コンプレックス






お前のことはわかっているよ、という風な顔をされるのは虫唾が走るが、そんなの
笑って、適当にいなすに限る。いちいち目くじら立てても仕方ないし、相手は俺を
わかっていると感じることに満足しているんだから、それを邪魔しなくてもいい。
ただ、俺がムカついてさえいれば。
いつからそうなったのか知らないけど俺は俺を理解されることを嫌う。どうしてか
嫌う。何でか嫌う。理由なんか別にないんだろう。嫌なもんは嫌で、嫌いなもんは
嫌いなんだ。最早本能行動。





「でも、そんな藤真さんて、誰も知らないよね」





知らないっつーか、誰もわかんないだけで、俺も別にそういう自分を見せようとは
思わないし、見せたくないし、わかろうとしたってわかんないようにしてるというか
世渡り上手なんだよな、結局。
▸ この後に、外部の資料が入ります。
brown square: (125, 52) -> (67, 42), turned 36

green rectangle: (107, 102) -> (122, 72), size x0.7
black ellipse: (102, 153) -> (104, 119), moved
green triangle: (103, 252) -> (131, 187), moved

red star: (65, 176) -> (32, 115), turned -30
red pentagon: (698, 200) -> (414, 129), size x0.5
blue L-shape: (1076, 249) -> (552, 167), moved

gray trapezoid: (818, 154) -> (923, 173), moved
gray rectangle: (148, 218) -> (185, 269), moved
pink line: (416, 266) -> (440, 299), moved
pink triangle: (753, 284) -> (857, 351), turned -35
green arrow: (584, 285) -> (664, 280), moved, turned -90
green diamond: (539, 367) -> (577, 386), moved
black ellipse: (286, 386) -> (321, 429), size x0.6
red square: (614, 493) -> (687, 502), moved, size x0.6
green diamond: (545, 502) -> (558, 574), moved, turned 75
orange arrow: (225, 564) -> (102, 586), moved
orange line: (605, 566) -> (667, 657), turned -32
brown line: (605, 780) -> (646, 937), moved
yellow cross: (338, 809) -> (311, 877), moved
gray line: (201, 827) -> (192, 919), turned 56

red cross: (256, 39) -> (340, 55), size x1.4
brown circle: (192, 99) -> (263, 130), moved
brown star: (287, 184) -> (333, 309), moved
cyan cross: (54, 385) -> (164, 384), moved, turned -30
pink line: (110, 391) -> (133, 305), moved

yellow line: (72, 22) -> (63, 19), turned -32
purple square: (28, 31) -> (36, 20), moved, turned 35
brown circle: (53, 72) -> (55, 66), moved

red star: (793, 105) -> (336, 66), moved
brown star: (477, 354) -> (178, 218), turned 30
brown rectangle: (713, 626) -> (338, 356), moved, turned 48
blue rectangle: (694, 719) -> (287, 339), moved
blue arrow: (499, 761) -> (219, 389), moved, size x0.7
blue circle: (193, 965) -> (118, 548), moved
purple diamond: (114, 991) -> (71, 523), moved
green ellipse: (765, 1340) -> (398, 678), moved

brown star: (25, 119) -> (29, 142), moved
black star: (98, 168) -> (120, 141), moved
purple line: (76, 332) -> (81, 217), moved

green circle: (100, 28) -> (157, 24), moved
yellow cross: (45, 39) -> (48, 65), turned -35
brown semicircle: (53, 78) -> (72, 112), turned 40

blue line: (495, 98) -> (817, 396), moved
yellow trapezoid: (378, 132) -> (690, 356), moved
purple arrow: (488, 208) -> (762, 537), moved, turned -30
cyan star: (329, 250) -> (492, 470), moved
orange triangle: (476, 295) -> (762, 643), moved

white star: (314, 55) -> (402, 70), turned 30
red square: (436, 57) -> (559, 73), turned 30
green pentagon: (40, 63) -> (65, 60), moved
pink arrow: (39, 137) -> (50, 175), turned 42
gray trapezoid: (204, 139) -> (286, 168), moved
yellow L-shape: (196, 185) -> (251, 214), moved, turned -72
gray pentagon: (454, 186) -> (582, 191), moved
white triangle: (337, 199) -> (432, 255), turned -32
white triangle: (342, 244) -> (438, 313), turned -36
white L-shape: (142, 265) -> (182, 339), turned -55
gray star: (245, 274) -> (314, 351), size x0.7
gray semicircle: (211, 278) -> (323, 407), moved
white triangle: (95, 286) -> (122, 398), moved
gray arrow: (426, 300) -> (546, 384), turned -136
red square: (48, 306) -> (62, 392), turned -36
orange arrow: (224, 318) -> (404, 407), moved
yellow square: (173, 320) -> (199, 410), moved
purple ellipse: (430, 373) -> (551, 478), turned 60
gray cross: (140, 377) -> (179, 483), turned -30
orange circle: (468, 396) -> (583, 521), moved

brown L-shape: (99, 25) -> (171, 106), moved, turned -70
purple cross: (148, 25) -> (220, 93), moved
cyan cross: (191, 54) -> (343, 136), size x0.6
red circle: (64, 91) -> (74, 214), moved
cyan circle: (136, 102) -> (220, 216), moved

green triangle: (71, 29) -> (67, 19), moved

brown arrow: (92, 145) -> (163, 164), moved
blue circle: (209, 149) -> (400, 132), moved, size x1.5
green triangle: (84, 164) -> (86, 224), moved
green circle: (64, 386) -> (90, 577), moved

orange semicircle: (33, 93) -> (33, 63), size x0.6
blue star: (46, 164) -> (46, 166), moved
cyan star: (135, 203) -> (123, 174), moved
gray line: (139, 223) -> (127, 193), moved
あー何か日本語違うような気がするけど、それが妥当
な言葉なように思う。
本当の自分なんて結局誰も見せたくはないだろうし、誰だって自分自身をある程度
わかっているだけで大半はわかっちゃいないんだから、他人をわかるはずもない。
歩み寄る努力はする。けれど、それは満たされるもんでもない。





「まぁいいんじゃない、それで」





俺は自分が好きじゃない。きっと好きじゃない。建前部分にいる自分も本音部分に
いる自分も、どっちも嫌いだ。自分が自分をわかりたくないんだ。そんな俺が誰かに
自分をわかってもらいたいなんて思うはずもない。
なんだろな、自分でももっとらくにしたらいいんじゃないのかと思う。嫌いだと思えば
思うほど、自分をがんじがらめにしているような気がする。けど、そう思ったり感じたり
するようになったのは、本当に最近のことで。





「それが藤真さんだし、藤真さんは藤真さんなんだから」





わかっている。俺は、俺で、そんなこと思いながら、結構自分のことをわかっている。
だから気付かれたくなかった。知られたくなかった。自分の根底にある、自分を嫌いだと
強く思う要因を。
それがあったから、それがあるから、だから頑張れた?だから今までやってこれた?
なんて思うこともある。でも、それは少し悲しいことだと、今だから、思うんだ。そう
思えるようになった自分は、少しだけ嫌いじゃない。
いや、むしろ好きだろう。





「すこし、やすんだら?」






あぁ、そうだ。
俺は少し解放された方がいい。
自分を動かしていた、コンプレックスから。
そう気付かせてくれたのは、ずっと遠くにいた、ずっと遠くで俺を見た、お前。